Your objective.
Images should be omitted while the rest of the data is duplicated exactly.

Extracted data.
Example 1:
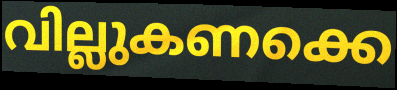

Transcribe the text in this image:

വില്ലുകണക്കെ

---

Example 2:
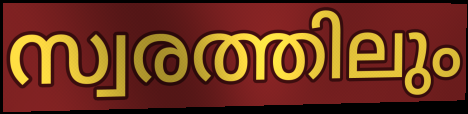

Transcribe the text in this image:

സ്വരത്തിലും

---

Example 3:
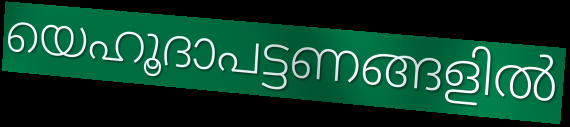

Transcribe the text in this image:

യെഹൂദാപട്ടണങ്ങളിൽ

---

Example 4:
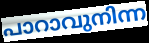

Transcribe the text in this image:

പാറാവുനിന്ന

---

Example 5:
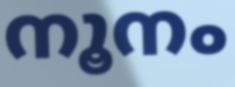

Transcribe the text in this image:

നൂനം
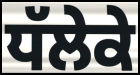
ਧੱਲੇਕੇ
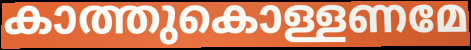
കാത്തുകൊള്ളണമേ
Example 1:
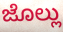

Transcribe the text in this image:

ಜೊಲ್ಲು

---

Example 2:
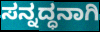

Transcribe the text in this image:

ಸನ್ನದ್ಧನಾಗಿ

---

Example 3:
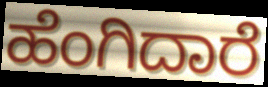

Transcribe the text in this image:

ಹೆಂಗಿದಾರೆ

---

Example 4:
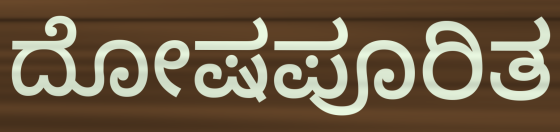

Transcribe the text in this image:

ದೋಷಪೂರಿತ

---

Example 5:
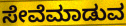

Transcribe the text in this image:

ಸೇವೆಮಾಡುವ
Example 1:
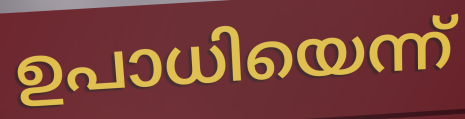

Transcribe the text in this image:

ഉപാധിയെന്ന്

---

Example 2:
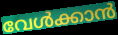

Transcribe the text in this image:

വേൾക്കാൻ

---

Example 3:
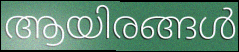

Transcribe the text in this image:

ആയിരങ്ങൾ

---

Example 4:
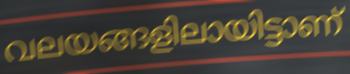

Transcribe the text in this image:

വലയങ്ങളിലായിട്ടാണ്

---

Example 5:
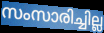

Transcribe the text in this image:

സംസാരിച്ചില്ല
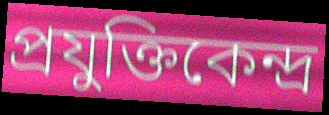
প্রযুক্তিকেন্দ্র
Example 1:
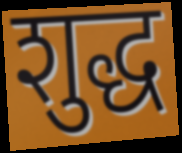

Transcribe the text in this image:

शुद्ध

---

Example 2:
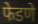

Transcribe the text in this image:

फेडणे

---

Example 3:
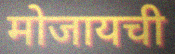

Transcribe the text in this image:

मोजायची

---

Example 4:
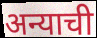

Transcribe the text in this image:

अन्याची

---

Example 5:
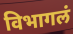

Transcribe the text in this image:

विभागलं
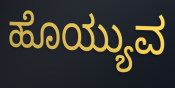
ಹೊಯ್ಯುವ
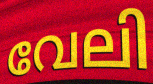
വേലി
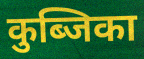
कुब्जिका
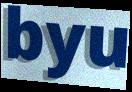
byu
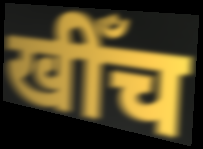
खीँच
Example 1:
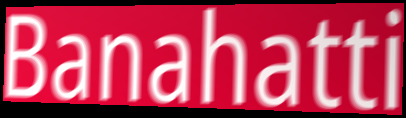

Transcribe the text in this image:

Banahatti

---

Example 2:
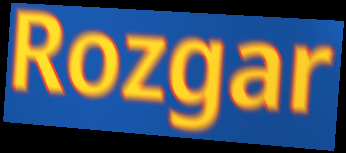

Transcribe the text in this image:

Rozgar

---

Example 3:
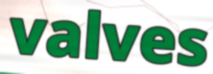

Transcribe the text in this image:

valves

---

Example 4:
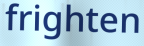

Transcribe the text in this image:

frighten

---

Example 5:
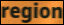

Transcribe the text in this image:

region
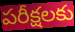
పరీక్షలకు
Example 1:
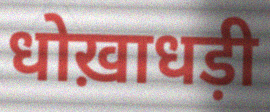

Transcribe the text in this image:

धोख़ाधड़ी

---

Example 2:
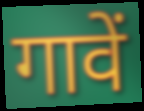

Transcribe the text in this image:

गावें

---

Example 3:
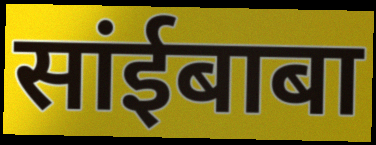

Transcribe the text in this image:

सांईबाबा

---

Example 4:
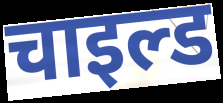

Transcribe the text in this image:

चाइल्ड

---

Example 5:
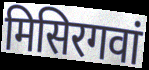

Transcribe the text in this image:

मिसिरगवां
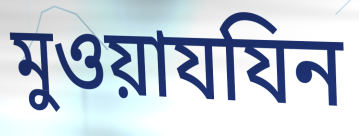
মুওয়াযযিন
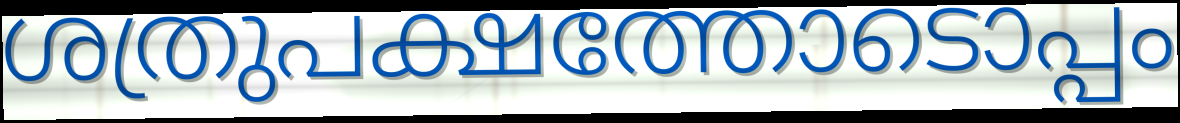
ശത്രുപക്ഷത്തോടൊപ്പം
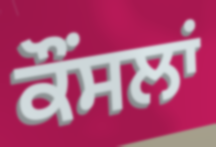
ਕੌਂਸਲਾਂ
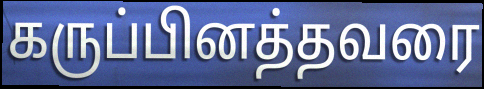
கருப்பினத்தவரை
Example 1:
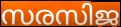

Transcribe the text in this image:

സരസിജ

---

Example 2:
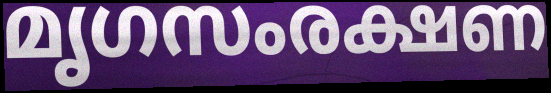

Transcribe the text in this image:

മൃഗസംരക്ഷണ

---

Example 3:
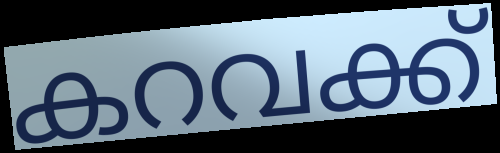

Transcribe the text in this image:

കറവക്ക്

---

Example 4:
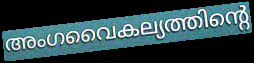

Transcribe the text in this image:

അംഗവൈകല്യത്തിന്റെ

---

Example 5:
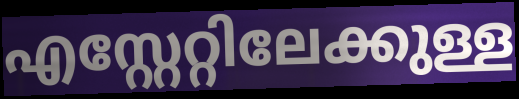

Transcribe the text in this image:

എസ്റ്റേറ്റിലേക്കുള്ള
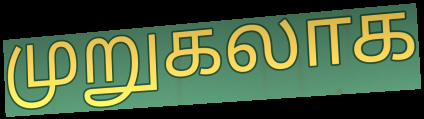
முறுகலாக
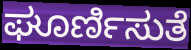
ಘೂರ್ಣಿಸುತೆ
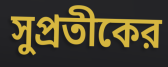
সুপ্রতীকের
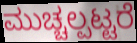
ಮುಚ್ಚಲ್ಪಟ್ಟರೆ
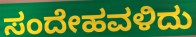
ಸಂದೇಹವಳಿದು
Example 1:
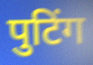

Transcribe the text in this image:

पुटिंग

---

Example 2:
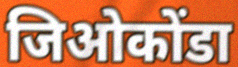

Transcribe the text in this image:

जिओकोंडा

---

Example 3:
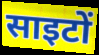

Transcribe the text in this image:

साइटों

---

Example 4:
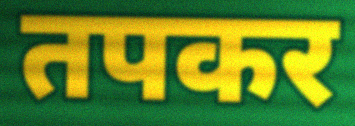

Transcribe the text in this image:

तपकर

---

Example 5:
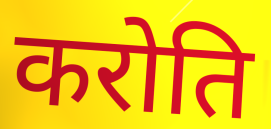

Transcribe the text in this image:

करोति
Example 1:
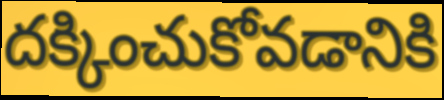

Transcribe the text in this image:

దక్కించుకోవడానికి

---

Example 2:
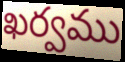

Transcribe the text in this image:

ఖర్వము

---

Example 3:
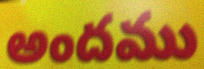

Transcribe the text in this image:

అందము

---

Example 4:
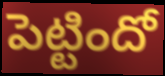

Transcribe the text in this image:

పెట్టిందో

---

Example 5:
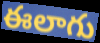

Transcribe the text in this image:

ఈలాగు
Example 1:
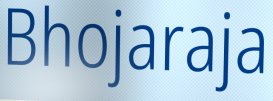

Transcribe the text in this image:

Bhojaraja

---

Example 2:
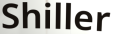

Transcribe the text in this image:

Solution for this exercise.
Example 1:

Transcribe the text in this image:

വില്ലുകണക്കെ

---

Example 2:

Transcribe the text in this image:

സ്വരത്തിലും

---

Example 3:

Transcribe the text in this image:

യെഹൂദാപട്ടണങ്ങളിൽ

---

Example 4:

Transcribe the text in this image:

പാറാവുനിന്ന

---

Example 5:

Transcribe the text in this image:

നൂനം
ਧੱਲੇਕੇ
കാത്തുകൊള്ളണമേ
Example 1:

Transcribe the text in this image:

ಜೊಲ್ಲು

---

Example 2:

Transcribe the text in this image:

ಸನ್ನದ್ಧನಾಗಿ

---

Example 3:

Transcribe the text in this image:

ಹೆಂಗಿದಾರೆ

---

Example 4:

Transcribe the text in this image:

ದೋಷಪೂರಿತ

---

Example 5:

Transcribe the text in this image:

ಸೇವೆಮಾಡುವ
Example 1:

Transcribe the text in this image:

ഉപാധിയെന്ന്

---

Example 2:

Transcribe the text in this image:

വേൾക്കാൻ

---

Example 3:

Transcribe the text in this image:

ആയിരങ്ങൾ

---

Example 4:

Transcribe the text in this image:

വലയങ്ങളിലായിട്ടാണ്

---

Example 5:

Transcribe the text in this image:

സംസാരിച്ചില്ല
প্রযুক্তিকেন্দ্র
Example 1:

Transcribe the text in this image:

शुद्ध

---

Example 2:

Transcribe the text in this image:

फेडणे

---

Example 3:

Transcribe the text in this image:

मोजायची

---

Example 4:

Transcribe the text in this image:

अन्याची

---

Example 5:

Transcribe the text in this image:

विभागलं
ಹೊಯ್ಯುವ
വേലി
कुब्जिका
byu
खीँच
Example 1:

Transcribe the text in this image:

Banahatti

---

Example 2:

Transcribe the text in this image:

Rozgar

---

Example 3:

Transcribe the text in this image:

valves

---

Example 4:

Transcribe the text in this image:

frighten

---

Example 5:

Transcribe the text in this image:

region
పరీక్షలకు
Example 1:

Transcribe the text in this image:

धोख़ाधड़ी

---

Example 2:

Transcribe the text in this image:

गावें

---

Example 3:

Transcribe the text in this image:

सांईबाबा

---

Example 4:

Transcribe the text in this image:

चाइल्ड

---

Example 5:

Transcribe the text in this image:

मिसिरगवां
মুওয়াযযিন
ശത്രുപക്ഷത്തോടൊപ്പം
ਕੌਂਸਲਾਂ
கருப்பினத்தவரை
Example 1:

Transcribe the text in this image:

സരസിജ

---

Example 2:

Transcribe the text in this image:

മൃഗസംരക്ഷണ

---

Example 3:

Transcribe the text in this image:

കറവക്ക്

---

Example 4:

Transcribe the text in this image:

അംഗവൈകല്യത്തിന്റെ

---

Example 5:

Transcribe the text in this image:

എസ്റ്റേറ്റിലേക്കുള്ള
முறுகலாக
ಘೂರ್ಣಿಸುತೆ
সুপ্রতীকের
ಮುಚ್ಚಲ್ಪಟ್ಟರೆ
ಸಂದೇಹವಳಿದು
Example 1:

Transcribe the text in this image:

पुटिंग

---

Example 2:

Transcribe the text in this image:

जिओकोंडा

---

Example 3:

Transcribe the text in this image:

साइटों

---

Example 4:

Transcribe the text in this image:

तपकर

---

Example 5:

Transcribe the text in this image:

करोति
Example 1:

Transcribe the text in this image:

దక్కించుకోవడానికి

---

Example 2:

Transcribe the text in this image:

ఖర్వము

---

Example 3:

Transcribe the text in this image:

అందము

---

Example 4:

Transcribe the text in this image:

పెట్టిందో

---

Example 5:

Transcribe the text in this image:

ఈలాగు
Example 1:

Transcribe the text in this image:

Bhojaraja

---

Example 2:

Transcribe the text in this image:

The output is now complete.